• [Text shown]
New engagements · 24h
Skip to main content
Home / Docs / Kubernetes Production

Kubernetes

Kubernetes Production Guide

1. Resource Requests and Limits

Every container in production must have resource requests and limits defined. Requests drive scheduling; limits prevent a single container from consuming all node resources and triggering OOM kills on neighbors.

resources:
  requests:
    memory: "256Mi"
    cpu: "250m"
  limits:
    memory: "512Mi"
    cpu: "500m"

Set limits to 2× requests as a starting point. Monitor actual usage with CloudWatch Container Insights or Prometheus for 1–2 weeks and tune from observed P95 values — not estimates.

Never

Deploy without resource limits in production. A container with no limits can consume all node memory, triggering an OOM kill that takes down unrelated pods on the same node.

2. Health Checks

Three distinct probe types, each with a specific role. Configuring all three correctly is what enables zero-downtime deployments and automatic recovery.

startupProbe:
  httpGet:
    path: /health
    port: 8080
  failureThreshold: 30
  periodSeconds: 10
  # Gives 300s for startup before liveness takes over

livenessProbe:
  httpGet:
    path: /health
    port: 8080
  initialDelaySeconds: 5
  periodSeconds: 15
  failureThreshold: 3
  # Restarts container if unhealthy 3× in a row

readinessProbe:
  httpGet:
    path: /ready
    port: 8080
  initialDelaySeconds: 5
  periodSeconds: 10
  failureThreshold: 3
  # Removes pod from load balancer if not ready
startupProbe

Gives slow-starting apps time to initialize without being killed by liveness. Set failureThreshold high for JVM apps.

• [Your instructions]
Can you carry on the Kubernetes production guide above, picking up right after its last sentence? The items that come next have nothing to do with the Kubernetes production guide above.

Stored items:
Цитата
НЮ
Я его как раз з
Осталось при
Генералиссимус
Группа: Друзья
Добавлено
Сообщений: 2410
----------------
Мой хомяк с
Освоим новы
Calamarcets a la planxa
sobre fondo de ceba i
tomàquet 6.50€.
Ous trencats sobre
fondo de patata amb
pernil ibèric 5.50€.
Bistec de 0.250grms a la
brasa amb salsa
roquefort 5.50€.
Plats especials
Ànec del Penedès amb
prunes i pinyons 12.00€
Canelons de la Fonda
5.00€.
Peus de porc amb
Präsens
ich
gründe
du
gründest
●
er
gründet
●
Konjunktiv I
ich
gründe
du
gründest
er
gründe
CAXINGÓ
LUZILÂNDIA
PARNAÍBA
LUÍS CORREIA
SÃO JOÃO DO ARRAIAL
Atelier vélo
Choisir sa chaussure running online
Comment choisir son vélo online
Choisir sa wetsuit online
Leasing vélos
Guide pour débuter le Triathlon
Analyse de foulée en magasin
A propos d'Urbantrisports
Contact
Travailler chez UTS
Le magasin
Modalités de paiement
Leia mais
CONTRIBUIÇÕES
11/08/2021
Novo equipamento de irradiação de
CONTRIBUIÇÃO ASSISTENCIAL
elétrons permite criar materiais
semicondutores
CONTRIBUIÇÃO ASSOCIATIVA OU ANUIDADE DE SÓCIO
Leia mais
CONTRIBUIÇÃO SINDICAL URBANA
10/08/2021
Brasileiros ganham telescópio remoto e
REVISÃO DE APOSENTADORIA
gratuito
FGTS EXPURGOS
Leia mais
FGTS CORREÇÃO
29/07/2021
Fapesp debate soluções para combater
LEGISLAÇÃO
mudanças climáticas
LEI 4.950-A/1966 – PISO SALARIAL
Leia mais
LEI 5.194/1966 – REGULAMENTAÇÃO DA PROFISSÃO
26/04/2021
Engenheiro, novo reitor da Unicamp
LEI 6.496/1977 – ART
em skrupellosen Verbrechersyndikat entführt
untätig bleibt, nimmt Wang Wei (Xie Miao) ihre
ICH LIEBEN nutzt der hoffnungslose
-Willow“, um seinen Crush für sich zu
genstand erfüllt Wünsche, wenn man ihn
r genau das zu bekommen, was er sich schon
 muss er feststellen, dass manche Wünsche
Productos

• [Expected answer]
livenessProbe

Detects deadlocked or hung containers and restarts them. Should hit a lightweight endpoint that checks internal state.

readinessProbe

Controls load balancer traffic. Useful for apps that need warmup time after restart before serving production traffic.

3. Pod Security Standards

Every production deployment runs as a non-root user with a read-only root filesystem. These settings prevent a compromised container from writing malicious files or escaping to the host.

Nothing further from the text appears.